17.13    No Government Rights. As defined in FAR section 2.101, the Alara Offerings and Documentation are “commercial items” and according to DFAR section 252.227‑7014(a)(1) and (5) are deemed to be “commercial computer software” and “commercial computer software documentation.” Consistent with DFAR section 227.7202 and FAR section 12.212, any use modification, reproduction, release, performance, display, or disclosure of such commercial software or commercial software documentation by the U.S. Government will be governed solely by the terms of this Agreement and will be prohibited except to the extent expressly permitted herein.

17.14    Severability. If any part of this Agreement is found to be illegal, unenforceable, or invalid, the remaining portions of this Agreement will remain in full force and effect. If the Alara Offerings under this Agreement are found to be illegal, unenforceable, or invalid, your right to use the Alara Offerings will immediately terminate.

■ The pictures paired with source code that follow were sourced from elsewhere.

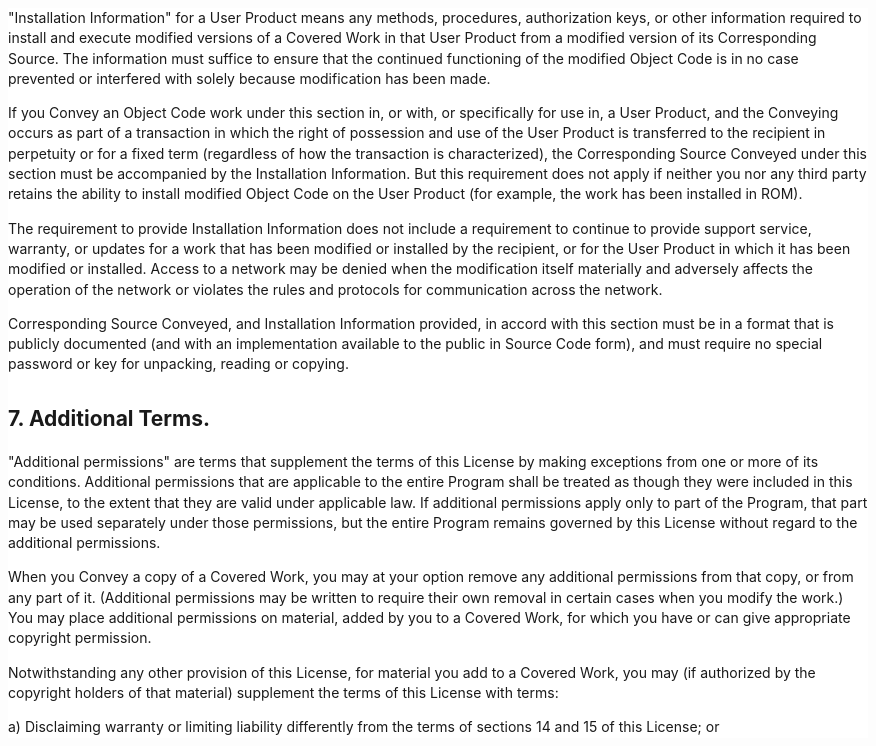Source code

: "Installation Information" for a User Product means any methods, procedures,
authorization keys, or other information required to install and execute
modified versions of a Covered Work in that User Product from a modified
version of its Corresponding Source. The information must suffice to ensure
that the continued functioning of the modified Object Code is in no case
prevented or interfered with solely because modification has been made.

If you Convey an Object Code work under this section in, or with, or
specifically for use in, a User Product, and the Conveying occurs as part
of a transaction in which the right of possession and use of the User
Product is transferred to the recipient in perpetuity or for a fixed term
(regardless of how the transaction is characterized), the Corresponding
Source Conveyed under this section must be accompanied by the Installation
Information. But this requirement does not apply if neither you nor
any third party retains the ability to install modified Object Code on
the User Product (for example, the work has been installed in ROM).

The requirement to provide Installation Information does not include
a requirement to continue to provide support service, warranty,
or updates for a work that has been modified or installed by the
recipient, or for the User Product in which it has been modified or
installed. Access to a network may be denied when the modification
itself materially and adversely affects the operation of the network or
violates the rules and protocols for communication across the network.

Corresponding Source Conveyed, and Installation Information provided, in
accord with this section must be in a format that is publicly documented (and
with an implementation available to the public in Source Code form), and
must require no special password or key for unpacking, reading or copying.

## 7. Additional Terms.

"Additional permissions" are terms that supplement the terms of this License by
making exceptions from one or more of its conditions. Additional permissions
that are applicable to the entire Program shall be treated as though they were
included in this License, to the extent that they are valid under applicable
law. If additional permissions apply only to part of the Program, that part
may be used separately under those permissions, but the entire Program remains
governed by this License without regard to the additional permissions.

When you Convey a copy of a Covered Work, you may at your option
remove any additional permissions from that copy, or from any part
of it. (Additional permissions may be written to require their own
removal in certain cases when you modify the work.) You may place
additional permissions on material, added by you to a Covered Work,
for which you have or can give appropriate copyright permission.

Notwithstanding any other provision of this License, for material you
add to a Covered Work, you may (if authorized by the copyright holders
of that material) supplement the terms of this License with terms:

a) Disclaiming warranty or limiting liability differently
from the terms of sections 14 and 15 of this License; or
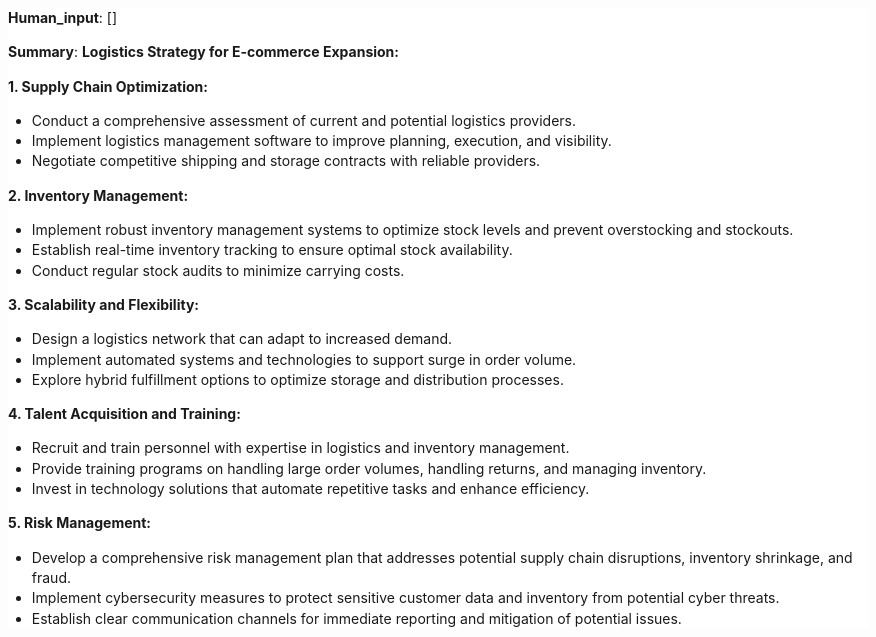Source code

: **Human_input**: []

**Summary**: **Logistics Strategy for E-commerce Expansion:**

**1. Supply Chain Optimization:**

* Conduct a comprehensive assessment of current and potential logistics providers.
* Implement logistics management software to improve planning, execution, and visibility.
* Negotiate competitive shipping and storage contracts with reliable providers.


**2. Inventory Management:**

* Implement robust inventory management systems to optimize stock levels and prevent overstocking and stockouts.
* Establish real-time inventory tracking to ensure optimal stock availability.
* Conduct regular stock audits to minimize carrying costs.


**3. Scalability and Flexibility:**

* Design a logistics network that can adapt to increased demand.
* Implement automated systems and technologies to support surge in order volume.
* Explore hybrid fulfillment options to optimize storage and distribution processes.


**4. Talent Acquisition and Training:**

* Recruit and train personnel with expertise in logistics and inventory management.
* Provide training programs on handling large order volumes, handling returns, and managing inventory.
* Invest in technology solutions that automate repetitive tasks and enhance efficiency.


**5. Risk Management:**

* Develop a comprehensive risk management plan that addresses potential supply chain disruptions, inventory shrinkage, and fraud.
* Implement cybersecurity measures to protect sensitive customer data and inventory from potential cyber threats.
* Establish clear communication channels for immediate reporting and mitigation of potential issues.

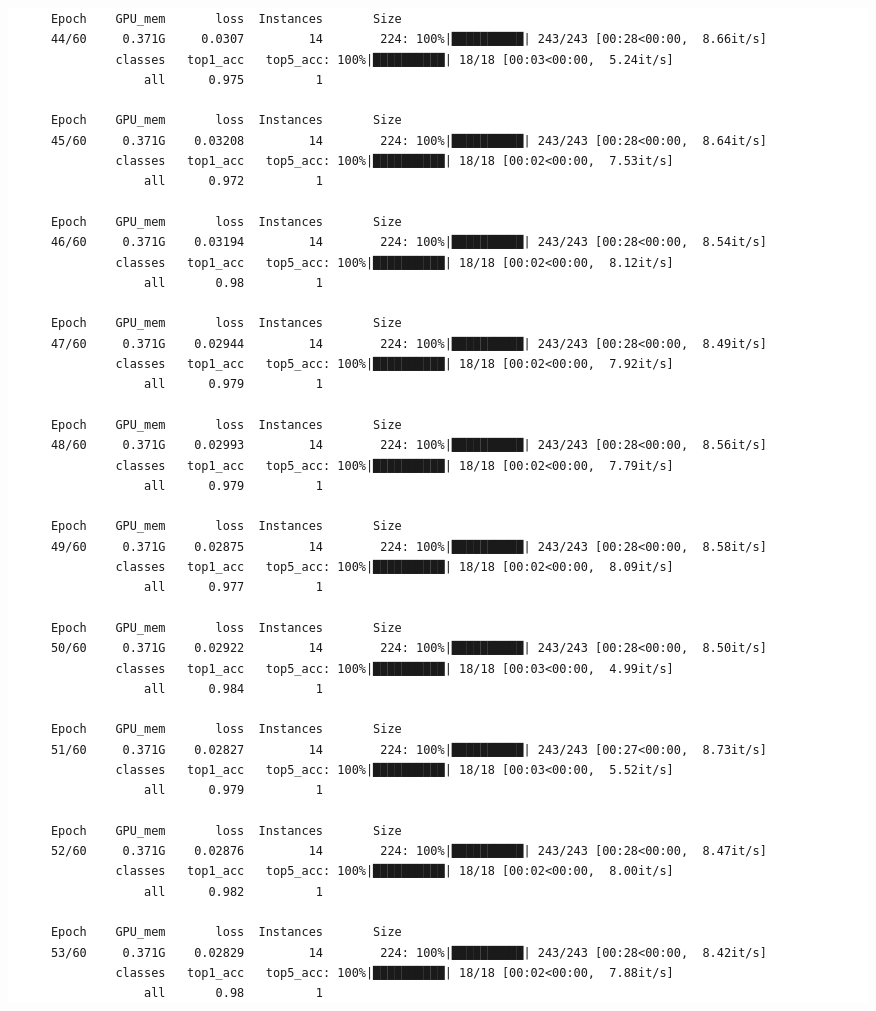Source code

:           Epoch    GPU_mem       loss  Instances       Size
          44/60     0.371G     0.0307         14        224: 100%|██████████| 243/243 [00:28<00:00,  8.66it/s]
                   classes   top1_acc   top5_acc: 100%|██████████| 18/18 [00:03<00:00,  5.24it/s]
                       all      0.975          1
    
          Epoch    GPU_mem       loss  Instances       Size
          45/60     0.371G    0.03208         14        224: 100%|██████████| 243/243 [00:28<00:00,  8.64it/s]
                   classes   top1_acc   top5_acc: 100%|██████████| 18/18 [00:02<00:00,  7.53it/s]
                       all      0.972          1
    
          Epoch    GPU_mem       loss  Instances       Size
          46/60     0.371G    0.03194         14        224: 100%|██████████| 243/243 [00:28<00:00,  8.54it/s]
                   classes   top1_acc   top5_acc: 100%|██████████| 18/18 [00:02<00:00,  8.12it/s]
                       all       0.98          1
    
          Epoch    GPU_mem       loss  Instances       Size
          47/60     0.371G    0.02944         14        224: 100%|██████████| 243/243 [00:28<00:00,  8.49it/s]
                   classes   top1_acc   top5_acc: 100%|██████████| 18/18 [00:02<00:00,  7.92it/s]
                       all      0.979          1
    
          Epoch    GPU_mem       loss  Instances       Size
          48/60     0.371G    0.02993         14        224: 100%|██████████| 243/243 [00:28<00:00,  8.56it/s]
                   classes   top1_acc   top5_acc: 100%|██████████| 18/18 [00:02<00:00,  7.79it/s]
                       all      0.979          1
    
          Epoch    GPU_mem       loss  Instances       Size
          49/60     0.371G    0.02875         14        224: 100%|██████████| 243/243 [00:28<00:00,  8.58it/s]
                   classes   top1_acc   top5_acc: 100%|██████████| 18/18 [00:02<00:00,  8.09it/s]
                       all      0.977          1
    
          Epoch    GPU_mem       loss  Instances       Size
          50/60     0.371G    0.02922         14        224: 100%|██████████| 243/243 [00:28<00:00,  8.50it/s]
                   classes   top1_acc   top5_acc: 100%|██████████| 18/18 [00:03<00:00,  4.99it/s]
                       all      0.984          1
    
          Epoch    GPU_mem       loss  Instances       Size
          51/60     0.371G    0.02827         14        224: 100%|██████████| 243/243 [00:27<00:00,  8.73it/s]
                   classes   top1_acc   top5_acc: 100%|██████████| 18/18 [00:03<00:00,  5.52it/s]
                       all      0.979          1
    
          Epoch    GPU_mem       loss  Instances       Size
          52/60     0.371G    0.02876         14        224: 100%|██████████| 243/243 [00:28<00:00,  8.47it/s]
                   classes   top1_acc   top5_acc: 100%|██████████| 18/18 [00:02<00:00,  8.00it/s]
                       all      0.982          1
    
          Epoch    GPU_mem       loss  Instances       Size
          53/60     0.371G    0.02829         14        224: 100%|██████████| 243/243 [00:28<00:00,  8.42it/s]
                   classes   top1_acc   top5_acc: 100%|██████████| 18/18 [00:02<00:00,  7.88it/s]
                       all       0.98          1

17.15    Interpretation. The terms “e.g.,” “such as,” “include,” “includes,” and “including” are not limiting and are deemed to be followed by the words “without limitation.” The terms “herein,” “hereto,” “hereunder” and terms of similar import refer to this Agreement in its entirety and not to any particular provision of this Agreement. Except where the context otherwise requires, wherever used, the word “or” is used in the inclusive sense. URLs are understood to also refer to successor URLs, URLs for localized content, and information or resources linked from within the websites at the specified URLs.

17.16    Entire Agreement. This Agreement, including any Order Form(s) executed by the parties from time to time, are the final and complete expression of the agreement between these parties regarding the licensing of the Alara Offerings. This Agreement supersedes and governs all previous oral and written communications regarding these matters, all of which are merged into this Agreement. No employee, agent, or other representative of Alara has any authority to bind Alara with respect to any statement, representation, warranty, or other expression unless the same is specifically set forth in this Agreement. No usage of trade or other regular practice or method of dealing between the parties will be used to modify, interpret, supplement, or alter the terms of this Agreement. This Agreement may be changed only by a written agreement signed by an authorized agent of the party against whom enforcement is sought. Alara will not be bound by, and specifically objects to, any term, condition, or other provision that is different from or in addition to this Agreement (whether or not it would materially alter this Agreement) that is proffered by you in any receipt, acceptance, confirmation, correspondence, or otherwise, unless Alara specifically agrees to such provision in a writing signed by an authorized agent of Alara.